■ **Try it**: Update the records below by changing every "Ta bà ha" to "Svāhā" and leaving everything else as it is. Omit the pictures from your answer.

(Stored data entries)
Segment Open

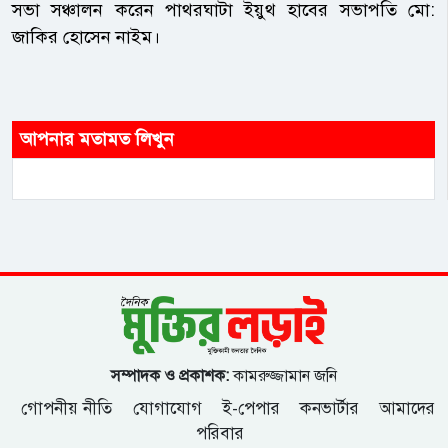
সভা সঞ্চালন করেন পাথরঘাটা ইয়ুথ হাবের সভাপতি মো:
জাকির হোসেন নাইম।
আপনার মতামত লিখুন
সম্পাদক ও প্রকাশক:
কামরুজ্জামান জনি
গোপনীয় নীতি
যোগাযোগ
ই-পেপার
কনভার্টার
আমাদের
পরিবার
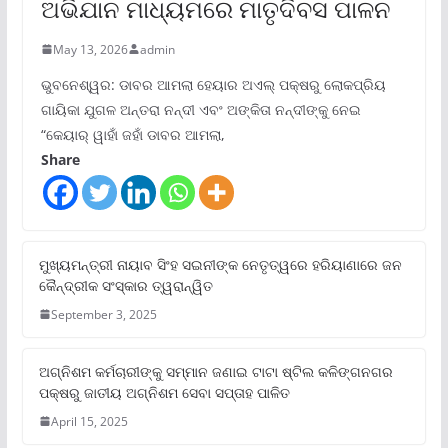
ଅଭିଯାନ ମାଧ୍ୟମରେ ମାତୃଦିବସ ପାଳନ
May 13, 2026
admin
ଭୁବନେଶ୍ୱର: ଡାବର ଆମଲା ହେୟାର ଅଏଲ୍ ପକ୍ଷରୁ ଲୋକପ୍ରିୟ
ଗାୟିକା ଯୁଗଳ ଅନ୍ତରା ନନ୍ଦୀ ଏବଂ ଅଙ୍କିତା ନନ୍ଦୀଙ୍କୁ ନେଇ
“କେୟାର୍ ୱାହାଁ ଜହାଁ ଡାବର ଆମଲା,
Share
ମୁଖ୍ୟମନ୍ତ୍ରୀ ନାୟାବ ସିଂହ ସଇନୀଙ୍କ ନେତୃତ୍ୱରେ ହରିୟାଣାରେ ଜନ
କୈନ୍ଦ୍ରୀକ ସଂସ୍କାର ତ୍ୱରାନ୍ୱିତ
September 3, 2025
ଅଗ୍ନିଶମ କର୍ମଚାରୀଙ୍କୁ ସମ୍ମାନ ଜଣାଇ ଟାଟା ଷ୍ଟିଲ କଳିଙ୍ଗନଗର
ପକ୍ଷରୁ ଜାତୀୟ ଅଗ୍ନିଶମ ସେବା ସପ୍ତାହ ପାଳିତ
April 15, 2025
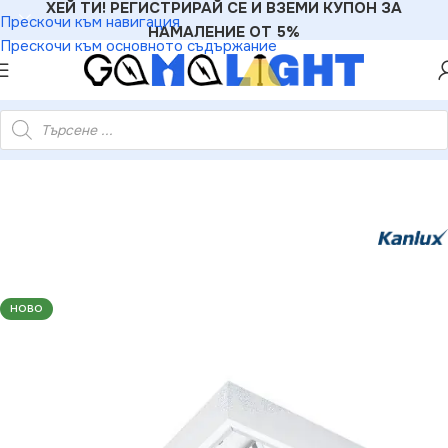
ХЕЙ ТИ! РЕГИСТРИРАЙ СЕ И ВЗЕМИ КУПОН ЗА
Прескочи към навигация
НАМАЛЕНИЕ ОТ 5%
Прескочи към основното съдържание
но осветително тяло за външен монтаж NOTUS G13 220V IP20
НОВО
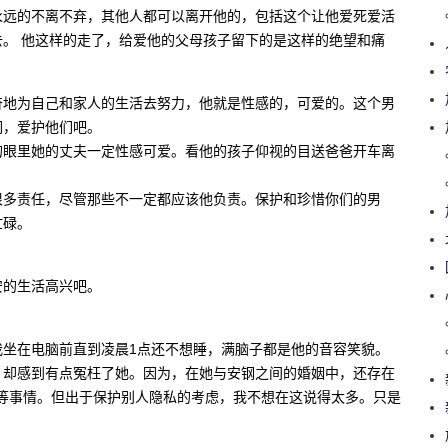
永远的不离不弃，其他人都可以离开他的，包括这个让他爱死爱活
。 他这样的走了，给爱他的父母孩子留下的是这样的绝望和痛
奋地为自己和家人的生活去努力，他就是性感的，可爱的。这个男
们，爱护他们吧。
的眼里她的丈夫一定性感可爱。看他的孩子仰视的目送爸爸开车离
很多责任，尽管那些不一定都应该他负责。保护和珍惜你们的男
忙碌。
。
安的生活高兴吧。
我坐在电脑前直到凌晨1点还不想睡，满脑子都是他的音容笑貌。
，却感到有点冤枉了她。因为，在她与安钢之间的婚姻中，还存在
婚”等事情。但出于保护别人隐私的考虑，我不想在这说得太多。只是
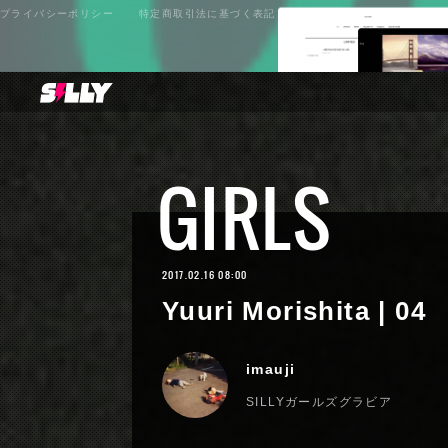
プライバシーポリシー
特定商取引法に基づく表記
GIRLS
2017.02.16 08:00
Yuuri Morishita | 04
imauji
SILLYガールズグラビア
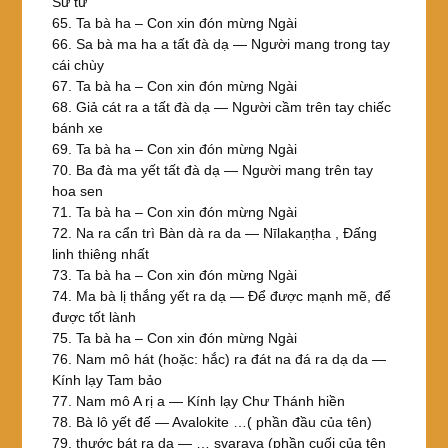
Sư tử
65. Ta bà ha – Con xin đón mừng Ngài
66. Sa bà ma ha a tất đà dạ — Người mang trong tay
cái chùy
67. Ta bà ha – Con xin đón mừng Ngài
68. Giả cát ra a tất đà dạ — Người cầm trên tay chiếc
bánh xe
69. Ta bà ha – Con xin đón mừng Ngài
70. Ba đà ma yết tất đà dạ — Người mang trên tay
hoa sen
71. Ta bà ha – Con xin đón mừng Ngài
72. Na ra cẩn trì Bàn dà ra da — Nīlakaṇṭha , Đấng
linh thiêng nhất
73. Ta bà ha – Con xin đón mừng Ngài
74. Ma bà lị thắng yết ra dạ — Để được mạnh mẽ, để
được tốt lành
75. Ta bà ha – Con xin đón mừng Ngài
76. Nam mô hát (hoặc: hắc) ra đát na đá ra dạ da —
Kính lạy Tam bảo
77. Nam mô A rị a — Kính lạy Chư Thánh hiền
78. Bà lô yết đế — Avalokite …( phần đầu của tên)
79. thước bát ra da — … svaraya (phần cuối của tên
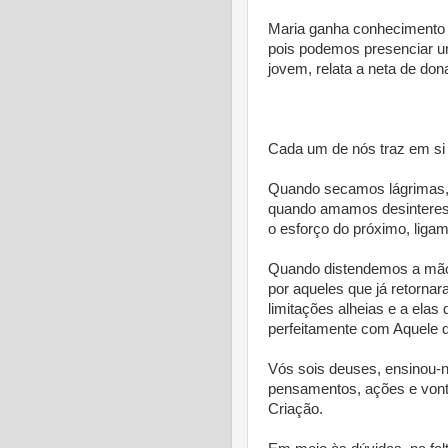
Maria ganha conhecimento 
pois podemos presenciar um
jovem, relata a neta de don
* 
Cada um de nós traz em si 
Quando secamos lágrimas,
quando amamos desinteres
o esforço do próximo, liga
Quando distendemos a mão
por aqueles que já retorn
limitações alheias e a elas
perfeitamente com Aquele qu
Vós sois deuses, ensinou-
pensamentos, ações e vont
Criação.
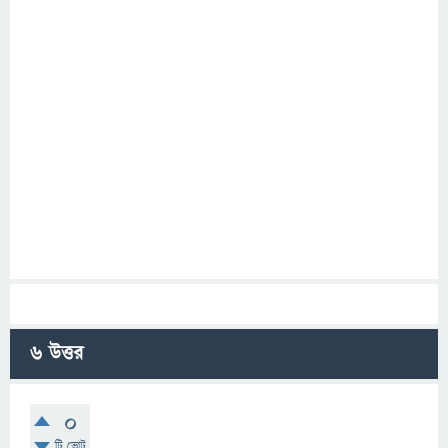
6
উত্তর
0
টি ভোট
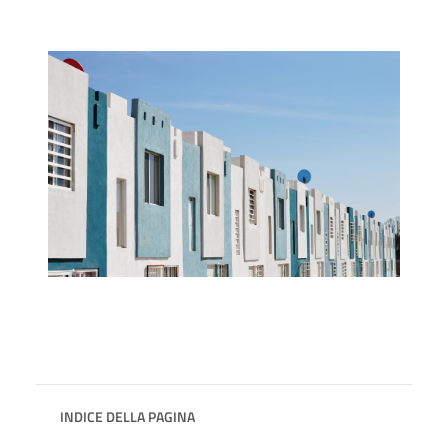
INDICE DELLA PAGINA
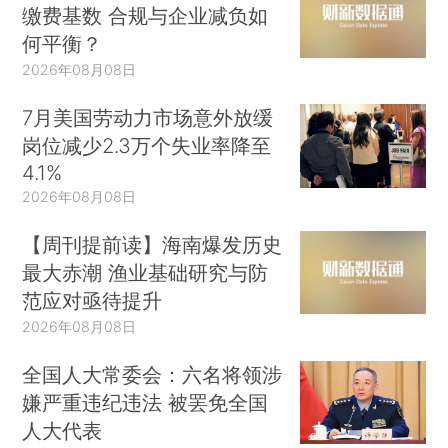
缴费基数 合规与企业减负如
何平衡？
2026年08月08日
7月美国劳动力市场意外放缓
岗位减少2.3万个失业率降至
4.1%
2026年08月08日
【周刊提前读】海南爆发历史
最大赤潮 渔业基础研究与防
范应对亟待提升
2026年08月08日
全国人大常委会：六名将领涉
嫌严重违纪违法 被罢免全国
人大代表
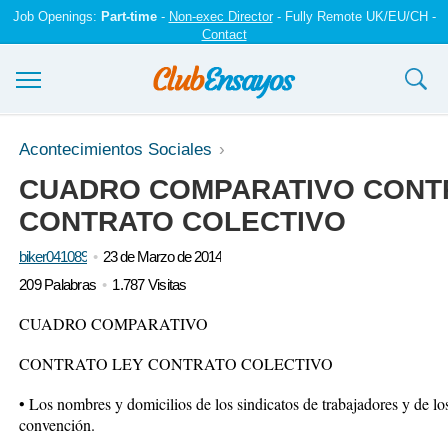
Job Openings:
Part-time
-
Non-exec Director
- Fully Remote UK/EU/CH -
Contact
Ensayos y trabajos
Acontecimientos Sociales
CUADRO COMPARATIVO CONT
Registrarse
CONTRATO COLECTIVO
Iniciar sesión
biker041089
23 de Marzo de 2014
Contáctenos
209 Palabras
1.787 Visitas
CUADRO COMPARATIVO
CONTRATO LEY CONTRATO COLECTIVO
• Los nombres y domicilios de los sindicatos de trabajadores y de lo
convención.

Segment Closed

■ **Exercise solution**:
সভা সঞ্চালন করেন পাথরঘাটা ইয়ুথ হাবের সভাপতি মো:
জাকির হোসেন নাইম।
আপনার মতামত লিখুন
সম্পাদক ও প্রকাশক:
কামরুজ্জামান জনি
গোপনীয় নীতি
যোগাযোগ
ই-পেপার
কনভার্টার
আমাদের
পরিবার
ଅଭିଯାନ ମାଧ୍ୟମରେ ମାତୃଦିବସ ପାଳନ
May 13, 2026
admin
ଭୁବନେଶ୍ୱର: ଡାବର ଆମଲା ହେୟାର ଅଏଲ୍ ପକ୍ଷରୁ ଲୋକପ୍ରିୟ
ଗାୟିକା ଯୁଗଳ ଅନ୍ତରା ନନ୍ଦୀ ଏବଂ ଅଙ୍କିତା ନନ୍ଦୀଙ୍କୁ ନେଇ
“କେୟାର୍ ୱାହାଁ ଜହାଁ ଡାବର ଆମଲା,
Share
ମୁଖ୍ୟମନ୍ତ୍ରୀ ନାୟାବ ସିଂହ ସଇନୀଙ୍କ ନେତୃତ୍ୱରେ ହରିୟାଣାରେ ଜନ
କୈନ୍ଦ୍ରୀକ ସଂସ୍କାର ତ୍ୱରାନ୍ୱିତ
September 3, 2025
ଅଗ୍ନିଶମ କର୍ମଚାରୀଙ୍କୁ ସମ୍ମାନ ଜଣାଇ ଟାଟା ଷ୍ଟିଲ କଳିଙ୍ଗନଗର
ପକ୍ଷରୁ ଜାତୀୟ ଅଗ୍ନିଶମ ସେବା ସପ୍ତାହ ପାଳିତ
April 15, 2025
ХЕЙ ТИ! РЕГИСТРИРАЙ СЕ И ВЗЕМИ КУПОН ЗА
Прескочи към навигация
НАМАЛЕНИЕ ОТ 5%
Прескочи към основното съдържание
но осветително тяло за външен монтаж NOTUS G13 220V IP20
НОВО
永远的不离不弃，其他人都可以离开他的，包括这个让他爱死爱活
。 他这样的走了，给爱他的父母孩子留下的是这样的绝望和痛
奋地为自己和家人的生活去努力，他就是性感的，可爱的。这个男
们，爱护他们吧。
的眼里她的丈夫一定性感可爱。看他的孩子仰视的目送爸爸开车离
很多责任，尽管那些不一定都应该他负责。保护和珍惜你们的男
忙碌。
。
安的生活高兴吧。
我坐在电脑前直到凌晨1点还不想睡，满脑子都是他的音容笑貌。
，却感到有点冤枉了她。因为，在她与安钢之间的婚姻中，还存在
婚”等事情。但出于保护别人隐私的考虑，我不想在这说得太多。只是
プライバシーポリシー
特定商取引法に基づく表記
GIRLS
2017.02.16 08:00
Yuuri Morishita | 04
imauji
SILLYガールズグラビア
Sư tử
65. Svāhā – Con xin đón mừng Ngài
66. Sa bà ma ha a tất đà dạ — Người mang trong tay
cái chùy
67. Svāhā – Con xin đón mừng Ngài
68. Giả cát ra a tất đà dạ — Người cầm trên tay chiếc
bánh xe
69. Svāhā – Con xin đón mừng Ngài
70. Ba đà ma yết tất đà dạ — Người mang trên tay
hoa sen
71. Svāhā – Con xin đón mừng Ngài
72. Na ra cẩn trì Bàn dà ra da — Nīlakaṇṭha , Đấng
linh thiêng nhất
73. Svāhā – Con xin đón mừng Ngài
74. Ma bà lị thắng yết ra dạ — Để được mạnh mẽ, để
được tốt lành
75. Svāhā – Con xin đón mừng Ngài
76. Nam mô hát (hoặc: hắc) ra đát na đá ra dạ da —
Kính lạy Tam bảo
77. Nam mô A rị a — Kính lạy Chư Thánh hiền
78. Bà lô yết đế — Avalokite …( phần đầu của tên)
79. thước bát ra da — … svaraya (phần cuối của tên
Maria ganha conhecimento 
pois podemos presenciar um
jovem, relata a neta de don
* 
Cada um de nós traz em si 
Quando secamos lágrimas,
quando amamos desinteres
o esforço do próximo, liga
Quando distendemos a mão
por aqueles que já retorn
limitações alheias e a elas
perfeitamente com Aquele qu
Vós sois deuses, ensinou-
pensamentos, ações e vont
Criação.
6
উত্তর
0
টি ভোট
INDICE DELLA PAGINA
缴费基数 合规与企业减负如
何平衡？
2026年08月08日
7月美国劳动力市场意外放缓
岗位减少2.3万个失业率降至
4.1%
2026年08月08日
【周刊提前读】海南爆发历史
最大赤潮 渔业基础研究与防
范应对亟待提升
2026年08月08日
全国人大常委会：六名将领涉
嫌严重违纪违法 被罢免全国
人大代表
Job Openings:
Part-time
-
Non-exec Director
- Fully Remote UK/EU/CH -
Contact
Ensayos y trabajos
Acontecimientos Sociales
CUADRO COMPARATIVO CONT
Registrarse
CONTRATO COLECTIVO
Iniciar sesión
biker041089
23 de Marzo de 2014
Contáctenos
209 Palabras
1.787 Visitas
CUADRO COMPARATIVO
CONTRATO LEY CONTRATO COLECTIVO
• Los nombres y domicilios de los sindicatos de trabajadores y de lo
convención.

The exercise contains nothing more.